# THE DATA:
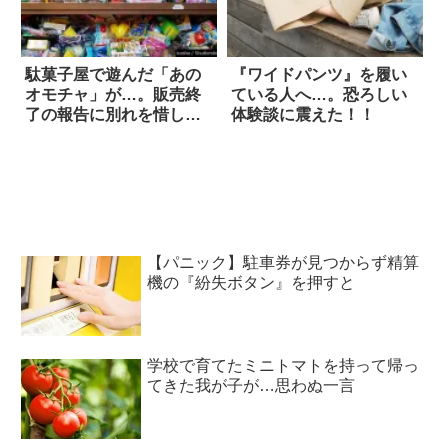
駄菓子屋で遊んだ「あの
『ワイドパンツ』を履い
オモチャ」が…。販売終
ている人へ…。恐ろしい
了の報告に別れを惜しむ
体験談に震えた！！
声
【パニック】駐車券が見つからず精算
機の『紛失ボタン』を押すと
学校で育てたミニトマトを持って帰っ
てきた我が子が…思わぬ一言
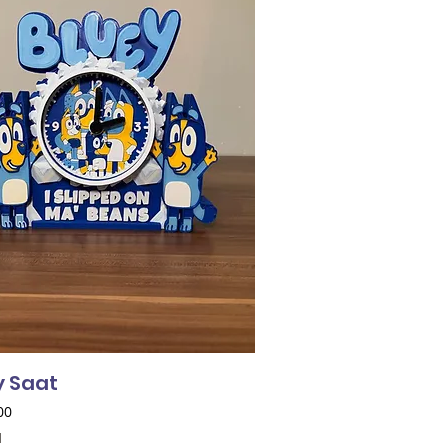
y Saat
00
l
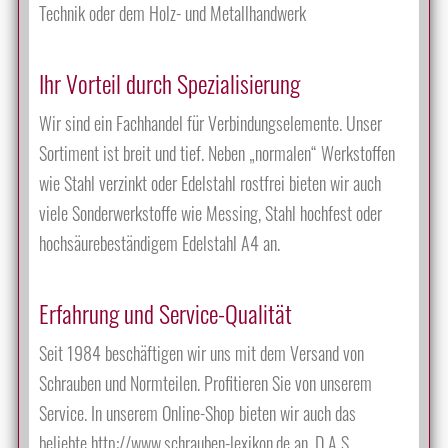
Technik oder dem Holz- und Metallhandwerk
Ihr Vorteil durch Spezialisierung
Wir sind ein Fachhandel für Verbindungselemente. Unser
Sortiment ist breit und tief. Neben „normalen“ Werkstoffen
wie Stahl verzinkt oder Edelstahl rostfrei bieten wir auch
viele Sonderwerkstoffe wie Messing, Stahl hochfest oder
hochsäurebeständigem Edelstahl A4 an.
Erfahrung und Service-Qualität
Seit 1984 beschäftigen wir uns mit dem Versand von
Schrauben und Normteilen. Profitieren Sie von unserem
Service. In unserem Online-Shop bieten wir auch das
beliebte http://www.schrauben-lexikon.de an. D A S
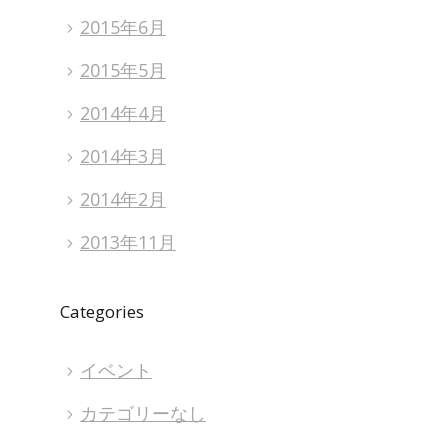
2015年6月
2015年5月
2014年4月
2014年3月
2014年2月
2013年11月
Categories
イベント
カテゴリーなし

# ACTIVITY:
Using the records above, pull out each line where the word "bieten" occurs.

# ANSWER:
wie Stahl verzinkt oder Edelstahl rostfrei bieten wir auch
Service. In unserem Online-Shop bieten wir auch das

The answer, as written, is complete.